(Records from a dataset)
— BEGIN —
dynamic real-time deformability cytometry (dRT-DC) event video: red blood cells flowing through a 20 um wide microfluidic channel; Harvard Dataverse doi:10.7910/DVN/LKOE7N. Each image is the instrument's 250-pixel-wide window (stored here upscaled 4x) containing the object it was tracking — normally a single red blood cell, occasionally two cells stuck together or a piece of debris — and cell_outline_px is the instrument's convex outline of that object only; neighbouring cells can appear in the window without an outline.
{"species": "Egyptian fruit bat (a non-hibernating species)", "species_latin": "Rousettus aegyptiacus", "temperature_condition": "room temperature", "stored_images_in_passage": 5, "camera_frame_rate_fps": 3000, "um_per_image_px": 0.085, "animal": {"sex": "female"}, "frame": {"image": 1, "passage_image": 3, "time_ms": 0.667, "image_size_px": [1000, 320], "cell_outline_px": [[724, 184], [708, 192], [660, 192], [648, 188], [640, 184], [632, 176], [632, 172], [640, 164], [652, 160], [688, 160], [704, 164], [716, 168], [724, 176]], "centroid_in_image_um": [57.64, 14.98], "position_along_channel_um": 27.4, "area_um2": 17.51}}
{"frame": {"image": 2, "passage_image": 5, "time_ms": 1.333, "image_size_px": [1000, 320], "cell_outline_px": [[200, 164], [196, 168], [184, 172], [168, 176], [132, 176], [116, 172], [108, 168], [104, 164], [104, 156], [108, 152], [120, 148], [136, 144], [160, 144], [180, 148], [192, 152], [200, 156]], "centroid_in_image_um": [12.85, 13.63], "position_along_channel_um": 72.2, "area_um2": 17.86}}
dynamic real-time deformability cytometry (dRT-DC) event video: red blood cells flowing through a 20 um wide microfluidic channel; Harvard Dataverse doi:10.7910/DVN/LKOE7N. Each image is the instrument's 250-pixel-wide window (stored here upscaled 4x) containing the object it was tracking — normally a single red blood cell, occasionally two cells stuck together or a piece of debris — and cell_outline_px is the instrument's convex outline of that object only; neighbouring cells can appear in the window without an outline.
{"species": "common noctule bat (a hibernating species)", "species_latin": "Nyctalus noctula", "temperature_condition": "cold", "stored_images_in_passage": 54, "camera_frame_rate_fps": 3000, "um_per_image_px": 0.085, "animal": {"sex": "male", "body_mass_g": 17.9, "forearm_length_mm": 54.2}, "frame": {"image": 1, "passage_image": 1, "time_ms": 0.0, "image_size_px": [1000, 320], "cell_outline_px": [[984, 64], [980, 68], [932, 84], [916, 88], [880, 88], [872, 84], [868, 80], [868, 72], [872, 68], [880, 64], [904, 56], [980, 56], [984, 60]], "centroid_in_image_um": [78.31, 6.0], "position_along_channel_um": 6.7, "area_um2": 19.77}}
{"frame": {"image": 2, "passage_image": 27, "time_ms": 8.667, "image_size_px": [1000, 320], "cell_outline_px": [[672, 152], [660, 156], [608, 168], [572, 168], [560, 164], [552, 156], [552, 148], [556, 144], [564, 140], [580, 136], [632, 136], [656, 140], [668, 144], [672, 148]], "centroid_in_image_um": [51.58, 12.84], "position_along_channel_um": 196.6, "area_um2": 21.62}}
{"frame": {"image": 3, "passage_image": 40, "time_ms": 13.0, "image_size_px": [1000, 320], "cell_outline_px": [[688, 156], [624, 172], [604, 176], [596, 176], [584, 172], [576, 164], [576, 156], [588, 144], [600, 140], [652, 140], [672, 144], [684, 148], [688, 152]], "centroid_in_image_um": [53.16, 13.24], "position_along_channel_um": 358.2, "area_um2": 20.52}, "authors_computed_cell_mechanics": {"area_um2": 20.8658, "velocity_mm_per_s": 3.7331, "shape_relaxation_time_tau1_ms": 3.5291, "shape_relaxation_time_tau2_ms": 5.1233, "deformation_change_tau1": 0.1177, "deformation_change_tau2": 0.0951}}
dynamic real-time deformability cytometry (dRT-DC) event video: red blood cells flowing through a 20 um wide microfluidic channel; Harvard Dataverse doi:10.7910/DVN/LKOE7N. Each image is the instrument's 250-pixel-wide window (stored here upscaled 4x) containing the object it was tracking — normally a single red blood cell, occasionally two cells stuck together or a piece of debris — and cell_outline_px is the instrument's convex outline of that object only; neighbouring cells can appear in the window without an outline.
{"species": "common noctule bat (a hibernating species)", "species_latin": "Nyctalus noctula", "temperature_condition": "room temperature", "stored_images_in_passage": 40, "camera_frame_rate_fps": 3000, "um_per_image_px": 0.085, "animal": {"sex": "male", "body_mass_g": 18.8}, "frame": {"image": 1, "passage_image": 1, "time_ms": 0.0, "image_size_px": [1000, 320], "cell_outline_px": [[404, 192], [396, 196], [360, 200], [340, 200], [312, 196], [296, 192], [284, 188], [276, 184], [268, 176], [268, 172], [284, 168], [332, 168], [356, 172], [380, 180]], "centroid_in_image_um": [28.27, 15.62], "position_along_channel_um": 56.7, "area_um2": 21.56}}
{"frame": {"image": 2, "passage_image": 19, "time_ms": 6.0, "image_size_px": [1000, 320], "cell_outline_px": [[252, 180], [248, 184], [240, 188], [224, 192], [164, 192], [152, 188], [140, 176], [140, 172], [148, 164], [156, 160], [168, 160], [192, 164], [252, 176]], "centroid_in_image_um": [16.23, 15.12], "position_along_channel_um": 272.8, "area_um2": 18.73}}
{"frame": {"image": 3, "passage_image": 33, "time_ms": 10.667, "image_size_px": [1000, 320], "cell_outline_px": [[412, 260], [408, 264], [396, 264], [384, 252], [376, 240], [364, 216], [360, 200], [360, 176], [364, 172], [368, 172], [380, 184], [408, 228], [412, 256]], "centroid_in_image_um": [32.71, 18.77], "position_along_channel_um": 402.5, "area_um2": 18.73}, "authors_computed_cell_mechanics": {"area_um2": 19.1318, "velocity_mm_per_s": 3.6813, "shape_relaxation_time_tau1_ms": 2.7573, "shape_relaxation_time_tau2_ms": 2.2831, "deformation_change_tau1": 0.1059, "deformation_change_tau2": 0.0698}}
— END —
Each record above should be repeated exactly as it appears.

Solution to this exercise —
dynamic real-time deformability cytometry (dRT-DC) event video: red blood cells flowing through a 20 um wide microfluidic channel; Harvard Dataverse doi:10.7910/DVN/LKOE7N. Each image is the instrument's 250-pixel-wide window (stored here upscaled 4x) containing the object it was tracking — normally a single red blood cell, occasionally two cells stuck together or a piece of debris — and cell_outline_px is the instrument's convex outline of that object only; neighbouring cells can appear in the window without an outline.
{"species": "Egyptian fruit bat (a non-hibernating species)", "species_latin": "Rousettus aegyptiacus", "temperature_condition": "room temperature", "stored_images_in_passage": 5, "camera_frame_rate_fps": 3000, "um_per_image_px": 0.085, "animal": {"sex": "female"}, "frame": {"image": 1, "passage_image": 3, "time_ms": 0.667, "image_size_px": [1000, 320], "cell_outline_px": [[724, 184], [708, 192], [660, 192], [648, 188], [640, 184], [632, 176], [632, 172], [640, 164], [652, 160], [688, 160], [704, 164], [716, 168], [724, 176]], "centroid_in_image_um": [57.64, 14.98], "position_along_channel_um": 27.4, "area_um2": 17.51}}
{"frame": {"image": 2, "passage_image": 5, "time_ms": 1.333, "image_size_px": [1000, 320], "cell_outline_px": [[200, 164], [196, 168], [184, 172], [168, 176], [132, 176], [116, 172], [108, 168], [104, 164], [104, 156], [108, 152], [120, 148], [136, 144], [160, 144], [180, 148], [192, 152], [200, 156]], "centroid_in_image_um": [12.85, 13.63], "position_along_channel_um": 72.2, "area_um2": 17.86}}
dynamic real-time deformability cytometry (dRT-DC) event video: red blood cells flowing through a 20 um wide microfluidic channel; Harvard Dataverse doi:10.7910/DVN/LKOE7N. Each image is the instrument's 250-pixel-wide window (stored here upscaled 4x) containing the object it was tracking — normally a single red blood cell, occasionally two cells stuck together or a piece of debris — and cell_outline_px is the instrument's convex outline of that object only; neighbouring cells can appear in the window without an outline.
{"species": "common noctule bat (a hibernating species)", "species_latin": "Nyctalus noctula", "temperature_condition": "cold", "stored_images_in_passage": 54, "camera_frame_rate_fps": 3000, "um_per_image_px": 0.085, "animal": {"sex": "male", "body_mass_g": 17.9, "forearm_length_mm": 54.2}, "frame": {"image": 1, "passage_image": 1, "time_ms": 0.0, "image_size_px": [1000, 320], "cell_outline_px": [[984, 64], [980, 68], [932, 84], [916, 88], [880, 88], [872, 84], [868, 80], [868, 72], [872, 68], [880, 64], [904, 56], [980, 56], [984, 60]], "centroid_in_image_um": [78.31, 6.0], "position_along_channel_um": 6.7, "area_um2": 19.77}}
{"frame": {"image": 2, "passage_image": 27, "time_ms": 8.667, "image_size_px": [1000, 320], "cell_outline_px": [[672, 152], [660, 156], [608, 168], [572, 168], [560, 164], [552, 156], [552, 148], [556, 144], [564, 140], [580, 136], [632, 136], [656, 140], [668, 144], [672, 148]], "centroid_in_image_um": [51.58, 12.84], "position_along_channel_um": 196.6, "area_um2": 21.62}}
{"frame": {"image": 3, "passage_image": 40, "time_ms": 13.0, "image_size_px": [1000, 320], "cell_outline_px": [[688, 156], [624, 172], [604, 176], [596, 176], [584, 172], [576, 164], [576, 156], [588, 144], [600, 140], [652, 140], [672, 144], [684, 148], [688, 152]], "centroid_in_image_um": [53.16, 13.24], "position_along_channel_um": 358.2, "area_um2": 20.52}, "authors_computed_cell_mechanics": {"area_um2": 20.8658, "velocity_mm_per_s": 3.7331, "shape_relaxation_time_tau1_ms": 3.5291, "shape_relaxation_time_tau2_ms": 5.1233, "deformation_change_tau1": 0.1177, "deformation_change_tau2": 0.0951}}
dynamic real-time deformability cytometry (dRT-DC) event video: red blood cells flowing through a 20 um wide microfluidic channel; Harvard Dataverse doi:10.7910/DVN/LKOE7N. Each image is the instrument's 250-pixel-wide window (stored here upscaled 4x) containing the object it was tracking — normally a single red blood cell, occasionally two cells stuck together or a piece of debris — and cell_outline_px is the instrument's convex outline of that object only; neighbouring cells can appear in the window without an outline.
{"species": "common noctule bat (a hibernating species)", "species_latin": "Nyctalus noctula", "temperature_condition": "room temperature", "stored_images_in_passage": 40, "camera_frame_rate_fps": 3000, "um_per_image_px": 0.085, "animal": {"sex": "male", "body_mass_g": 18.8}, "frame": {"image": 1, "passage_image": 1, "time_ms": 0.0, "image_size_px": [1000, 320], "cell_outline_px": [[404, 192], [396, 196], [360, 200], [340, 200], [312, 196], [296, 192], [284, 188], [276, 184], [268, 176], [268, 172], [284, 168], [332, 168], [356, 172], [380, 180]], "centroid_in_image_um": [28.27, 15.62], "position_along_channel_um": 56.7, "area_um2": 21.56}}
{"frame": {"image": 2, "passage_image": 19, "time_ms": 6.0, "image_size_px": [1000, 320], "cell_outline_px": [[252, 180], [248, 184], [240, 188], [224, 192], [164, 192], [152, 188], [140, 176], [140, 172], [148, 164], [156, 160], [168, 160], [192, 164], [252, 176]], "centroid_in_image_um": [16.23, 15.12], "position_along_channel_um": 272.8, "area_um2": 18.73}}
{"frame": {"image": 3, "passage_image": 33, "time_ms": 10.667, "image_size_px": [1000, 320], "cell_outline_px": [[412, 260], [408, 264], [396, 264], [384, 252], [376, 240], [364, 216], [360, 200], [360, 176], [364, 172], [368, 172], [380, 184], [408, 228], [412, 256]], "centroid_in_image_um": [32.71, 18.77], "position_along_channel_um": 402.5, "area_um2": 18.73}, "authors_computed_cell_mechanics": {"area_um2": 19.1318, "velocity_mm_per_s": 3.6813, "shape_relaxation_time_tau1_ms": 2.7573, "shape_relaxation_time_tau2_ms": 2.2831, "deformation_change_tau1": 0.1059, "deformation_change_tau2": 0.0698}}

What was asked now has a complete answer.